Further, although the noise reduction circuit 8 according to the present invention is applied to the focus servo circuit in the present embodiment, it may be applied to the tracking servo circuit.

[0057]

As described above, the noise reduction circuit of the present invention has the control signal generation circuit for generating the control signal in accordance with the timing when the noise occurs in the servo signal, and the gain adjustment circuit outputs the control signal to the control signal. Based on this, the gain of the servo circuit is adjusted.

Therefore, the gain of the servo circuit is reduced where noise is generated in the servo signal, and the gain of the servo circuit is not reduced in other places, so that the stability of the servo circuit is not impaired and the gain of the servo circuit is reduced.
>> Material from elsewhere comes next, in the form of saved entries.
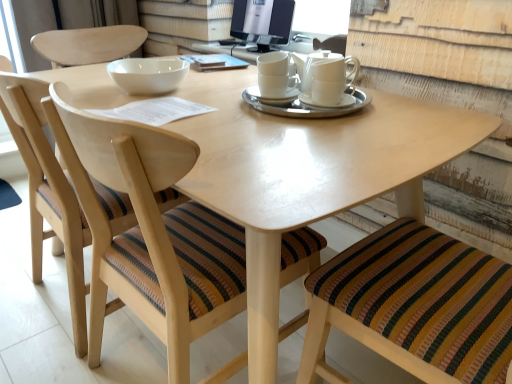
Question: Is white ceramic saucer at center, the first saucer positioned from the right, closer to camera compared to matte black monitor at upper center?

Choices:
 (A) yes
 (B) no

Answer: (A)

Question: Does white ceramic saucer at center, the first saucer positioned from the right, have a smaller size compared to matte black monitor at upper center?

Choices:
 (A) yes
 (B) no

Answer: (A)

Question: Is white ceramic saucer at center, the first saucer positioned from the right, at the left side of matte black monitor at upper center?

Choices:
 (A) yes
 (B) no

Answer: (B)

Question: Could you tell me if white ceramic saucer at center, the 3th saucer from the left, is turned towards matte black monitor at upper center?

Choices:
 (A) yes
 (B) no

Answer: (B)

Question: Can you confirm if white ceramic saucer at center, the first saucer positioned from the right, is shorter than matte black monitor at upper center?

Choices:
 (A) no
 (B) yes

Answer: (B)

Question: Is white ceramic saucer at center, the 3th saucer from the left, touching matte black monitor at upper center?

Choices:
 (A) no
 (B) yes

Answer: (A)

Question: From the image's perspective, is wooden chair with striped cushion at center, the 2th chair in the left-to-right sequence, located above striped fabric chair at lower right, the third chair positioned from the left?

Choices:
 (A) no
 (B) yes

Answer: (B)

Question: Are wooden chair with striped cushion at center, the 2th chair in the left-to-right sequence, and striped fabric chair at lower right, positioned as the first chair in right-to-left order, beside each other?

Choices:
 (A) yes
 (B) no

Answer: (B)

Question: From a real-world perspective, is wooden chair with striped cushion at center, the 2th chair in the left-to-right sequence, under striped fabric chair at lower right, the third chair positioned from the left?

Choices:
 (A) yes
 (B) no

Answer: (A)

Question: Can you confirm if wooden chair with striped cushion at center, the 2th chair in the left-to-right sequence, is thinner than striped fabric chair at lower right, the third chair positioned from the left?

Choices:
 (A) yes
 (B) no

Answer: (B)

Question: Is wooden chair with striped cushion at center, the 2th chair in the left-to-right sequence, not near striped fabric chair at lower right, positioned as the first chair in right-to-left order?

Choices:
 (A) no
 (B) yes

Answer: (A)

Question: Can you confirm if wooden chair with striped cushion at center, the 2th chair in the left-to-right sequence, is bigger than striped fabric chair at lower right, the third chair positioned from the left?

Choices:
 (A) yes
 (B) no

Answer: (A)

Question: Considering the relative sizes of white glossy bowl at upper center and white ceramic saucer at center, the first saucer positioned from the right, in the image provided, is white glossy bowl at upper center taller than white ceramic saucer at center, the first saucer positioned from the right,?

Choices:
 (A) yes
 (B) no

Answer: (A)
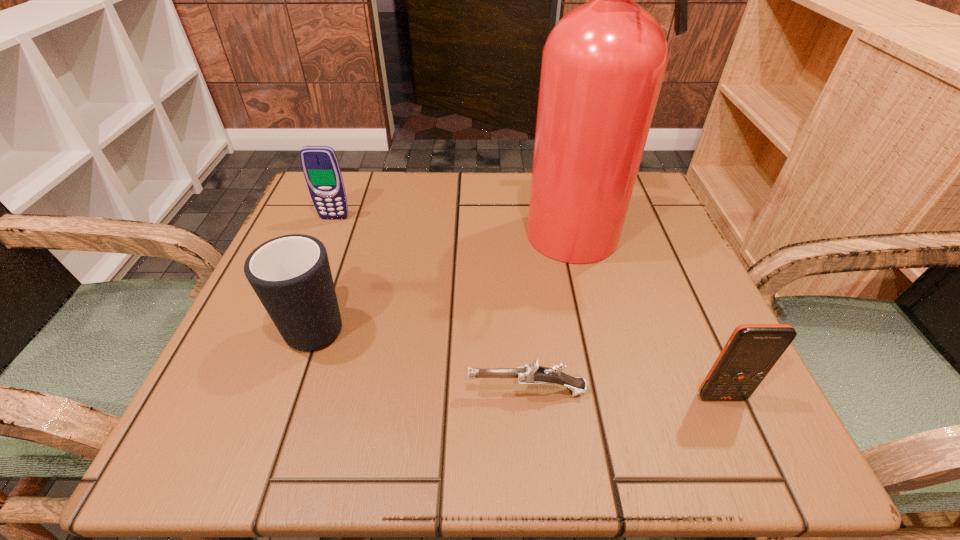
You are a GUI agent. You are given a task and a screenshot of the screen. Output one action in this format:
    pyautogui.click(x=<x>, y=<y>)
    Task: Click on the tallest object
    The width and height of the screenshot is (960, 540).
    Given the screenshot: What is the action you would take?
    pyautogui.click(x=603, y=64)

Find the location of a particular element. The width and height of the screenshot is (960, 540). the left cellular telephone is located at coordinates (320, 165).

Identify the location of mug. (290, 274).

What are the coordinates of `the nearer cellular telephone` in the screenshot? It's located at (752, 350).

Find the location of `gun`. gun is located at coordinates (531, 374).

I want to click on free location located on the front of the fire extinguisher, so click(x=625, y=357).

This screenshot has width=960, height=540. In order to click on vacant space located 0.360m on the front-facing side of the left cellular telephone in this screenshot , I will do `click(276, 365)`.

Find the location of a particular element. The image size is (960, 540). free spot located 0.320m on the side of the mug with the handle is located at coordinates (364, 187).

Locate an element on the screen. free space located 0.380m on the side of the mug with the handle is located at coordinates (369, 173).

Locate an element on the screen. The height and width of the screenshot is (540, 960). vacant space located on the side of the mug with the handle is located at coordinates (362, 192).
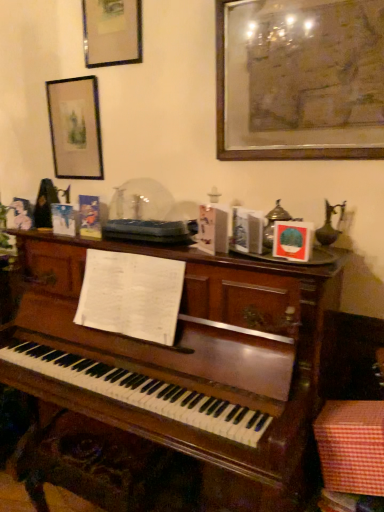
You are a GUI agent. You are given a task and a screenshot of the screen. Output one action in this format:
    pyautogui.click(x=<x>, y=<y>)
    Task: Click on the matte black picture frame at upper left, which ranks as the 2th picture frame in left-to-right order
    
    Given the screenshot: What is the action you would take?
    pyautogui.click(x=112, y=32)

Find the location of a particular element. matte black picture frame at upper left, placed as the 1th picture frame when sorted from back to front is located at coordinates (75, 128).

Identify the location of wooden framed artwork at upper right, the first picture frame viewed from the right. (300, 79).

At what (x,y) coordinates should I click in order to perform the action: click on checkered fabric box at lower right. Please return your answer as a coordinate pair (x, y). Looking at the image, I should click on (351, 449).

Can you confirm if checkered fabric box at lower right is wider than matte black picture frame at upper left, the first picture frame from the left?

Correct, the width of checkered fabric box at lower right exceeds that of matte black picture frame at upper left, the first picture frame from the left.

The image size is (384, 512). I want to click on table below the matte black picture frame at upper left, acting as the 3th picture frame starting from the right (from the image's perspective), so click(351, 449).

Is checkered fabric box at lower right facing towards matte black picture frame at upper left, acting as the 3th picture frame starting from the right?

No.

Measure the distance from checkered fabric box at lower right to matte black picture frame at upper left, placed as the 1th picture frame when sorted from back to front.

They are 1.65 meters apart.

Based on the photo, from the image's perspective, between checkered fabric box at lower right and matte black picture frame at upper left, which ranks as the 2th picture frame in left-to-right order, which one is located above?

matte black picture frame at upper left, which ranks as the 2th picture frame in left-to-right order, from the image's perspective.

Who is taller, checkered fabric box at lower right or matte black picture frame at upper left, arranged as the 2th picture frame when viewed from the right?

Standing taller between the two is matte black picture frame at upper left, arranged as the 2th picture frame when viewed from the right.

Is checkered fabric box at lower right looking in the opposite direction of matte black picture frame at upper left, arranged as the second picture frame when viewed from the back?

That's not correct — checkered fabric box at lower right is not looking away from matte black picture frame at upper left, arranged as the second picture frame when viewed from the back.

Considering the sizes of objects checkered fabric box at lower right and matte black picture frame at upper left, arranged as the second picture frame when viewed from the back, in the image provided, who is wider, checkered fabric box at lower right or matte black picture frame at upper left, arranged as the second picture frame when viewed from the back,?

checkered fabric box at lower right.

Can you see matte black picture frame at upper left, arranged as the 2th picture frame when viewed from the right, touching checkered fabric box at lower right?

No, matte black picture frame at upper left, arranged as the 2th picture frame when viewed from the right, is not beside checkered fabric box at lower right.

Which picture frame is the 2nd one when counting from the left side of the checkered fabric box at lower right? Please provide its 2D coordinates.

[(112, 32)]

Which is in front, point (104, 35) or point (326, 466)?

The point (326, 466) is closer.

Considering the sizes of objects matte black picture frame at upper left, which ranks as the 2th picture frame in left-to-right order, and checkered fabric box at lower right in the image provided, who is shorter, matte black picture frame at upper left, which ranks as the 2th picture frame in left-to-right order, or checkered fabric box at lower right?

checkered fabric box at lower right.

Does checkered fabric box at lower right have a larger size compared to wooden framed artwork at upper right, marked as the 3th picture frame in a left-to-right arrangement?

No.

Relative to wooden framed artwork at upper right, the 1th picture frame from the front, is checkered fabric box at lower right in front or behind?

In the image, checkered fabric box at lower right appears in front of wooden framed artwork at upper right, the 1th picture frame from the front.

Could you tell me if checkered fabric box at lower right is turned towards wooden framed artwork at upper right, the 1th picture frame from the front?

No, checkered fabric box at lower right does not turn towards wooden framed artwork at upper right, the 1th picture frame from the front.

Is checkered fabric box at lower right placed right next to wooden framed artwork at upper right, the first picture frame viewed from the right?

No, checkered fabric box at lower right is not with wooden framed artwork at upper right, the first picture frame viewed from the right.

From a real-world perspective, which object rests below the other?

In real-world perspective, matte black picture frame at upper left, the first picture frame from the left, is lower.

Would you say wooden framed artwork at upper right, the 1th picture frame from the front, is a long distance from matte black picture frame at upper left, placed as the 1th picture frame when sorted from back to front?

Actually, wooden framed artwork at upper right, the 1th picture frame from the front, and matte black picture frame at upper left, placed as the 1th picture frame when sorted from back to front, are a little close together.

Considering the positions of objects wooden framed artwork at upper right, the first picture frame viewed from the right, and matte black picture frame at upper left, acting as the 3th picture frame starting from the right, in the image provided, who is more to the right, wooden framed artwork at upper right, the first picture frame viewed from the right, or matte black picture frame at upper left, acting as the 3th picture frame starting from the right,?

wooden framed artwork at upper right, the first picture frame viewed from the right.

Is matte black picture frame at upper left, the first picture frame from the left, at the back of wooden framed artwork at upper right, the 1th picture frame from the front?

No, wooden framed artwork at upper right, the 1th picture frame from the front, is not facing away from matte black picture frame at upper left, the first picture frame from the left.

From a real-world perspective, is wooden framed artwork at upper right, the 1th picture frame from the front, physically below checkered fabric box at lower right?

No, from a real-world perspective, wooden framed artwork at upper right, the 1th picture frame from the front, is not under checkered fabric box at lower right.

Looking at this image, which object is positioned more to the left, wooden framed artwork at upper right, the 1th picture frame from the front, or checkered fabric box at lower right?

wooden framed artwork at upper right, the 1th picture frame from the front.

Which is behind, wooden framed artwork at upper right, the 1th picture frame from the front, or checkered fabric box at lower right?

Positioned behind is wooden framed artwork at upper right, the 1th picture frame from the front.

Considering the relative sizes of wooden framed artwork at upper right, the 1th picture frame from the front, and checkered fabric box at lower right in the image provided, is wooden framed artwork at upper right, the 1th picture frame from the front, shorter than checkered fabric box at lower right?

No, wooden framed artwork at upper right, the 1th picture frame from the front, is not shorter than checkered fabric box at lower right.

Considering the sizes of matte black picture frame at upper left, the first picture frame from the left, and checkered fabric box at lower right in the image, is matte black picture frame at upper left, the first picture frame from the left, wider or thinner than checkered fabric box at lower right?

matte black picture frame at upper left, the first picture frame from the left, is thinner than checkered fabric box at lower right.

Looking at this image, can you confirm if matte black picture frame at upper left, which appears as the 3th picture frame when viewed from the front, is positioned to the left of checkered fabric box at lower right?

Correct, you'll find matte black picture frame at upper left, which appears as the 3th picture frame when viewed from the front, to the left of checkered fabric box at lower right.

Could you tell me if matte black picture frame at upper left, the first picture frame from the left, is facing checkered fabric box at lower right?

No, matte black picture frame at upper left, the first picture frame from the left, does not turn towards checkered fabric box at lower right.

Considering the sizes of objects matte black picture frame at upper left, which appears as the 3th picture frame when viewed from the front, and checkered fabric box at lower right in the image provided, who is shorter, matte black picture frame at upper left, which appears as the 3th picture frame when viewed from the front, or checkered fabric box at lower right?

Standing shorter between the two is checkered fabric box at lower right.

Where is `table lying below the matte black picture frame at upper left, placed as the 1th picture frame when sorted from back to front (from the image's perspective)`? table lying below the matte black picture frame at upper left, placed as the 1th picture frame when sorted from back to front (from the image's perspective) is located at coordinates (351, 449).

You are a GUI agent. You are given a task and a screenshot of the screen. Output one action in this format:
    pyautogui.click(x=<x>, y=<y>)
    Task: Click on the table on the right side of matte black picture frame at upper left, arranged as the second picture frame when viewed from the back
    The width and height of the screenshot is (384, 512).
    Given the screenshot: What is the action you would take?
    pyautogui.click(x=351, y=449)

From the image, which object appears to be nearer to checkered fabric box at lower right, matte black picture frame at upper left, the first picture frame from the left, or matte black picture frame at upper left, which ranks as the 2th picture frame in left-to-right order?

matte black picture frame at upper left, the first picture frame from the left, is positioned closer to the anchor checkered fabric box at lower right.

Which object lies further to the anchor point wooden framed artwork at upper right, marked as the third picture frame in a back-to-front arrangement, matte black picture frame at upper left, arranged as the second picture frame when viewed from the back, or checkered fabric box at lower right?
The effect that the noise emitted can be reduced sufficiently is produced.

[Brief description of drawings]

FIG. 1 shows an embodiment of the present invention and is a schematic block diagram showing a configuration of a noise reduction circuit.

FIG. 2 is a circuit diagram showing an example of a configuration of the noise reduction circuit.

FIG. 3 is a schematic block diagram showing a configuration of a focus servo circuit when the noise reduction circuit is applied to a focus servo circuit of a magneto-optical disk device.

FIG. 4 is an explanatory diagram illustrating a waveform of a focus error signal after passing through the noise reduction circuit.

FIG. 5 is an explanatory diagram showing a data area and a preformatted area formed on the magneto-optical disk.

[Explanation of symbols]

3 magneto-optical disk 8 noise reduction circuit 12 gain adjustment circuit 13 control signal generation circuit S ₁ · S ₂ control signal

Claims (1)

[Claims] 1. A noise reduction circuit comprising a gain adjustment circuit for adjusting the gain of a servo circuit for generating a servo signal based on the reflected light from a magneto-optical disk, in accordance with the timing at which noise occurs in the servo signal. A noise reduction circuit having a control signal generation circuit for generating a control signal, wherein the gain adjustment circuit adjusts the gain of the servo circuit based on the control signal.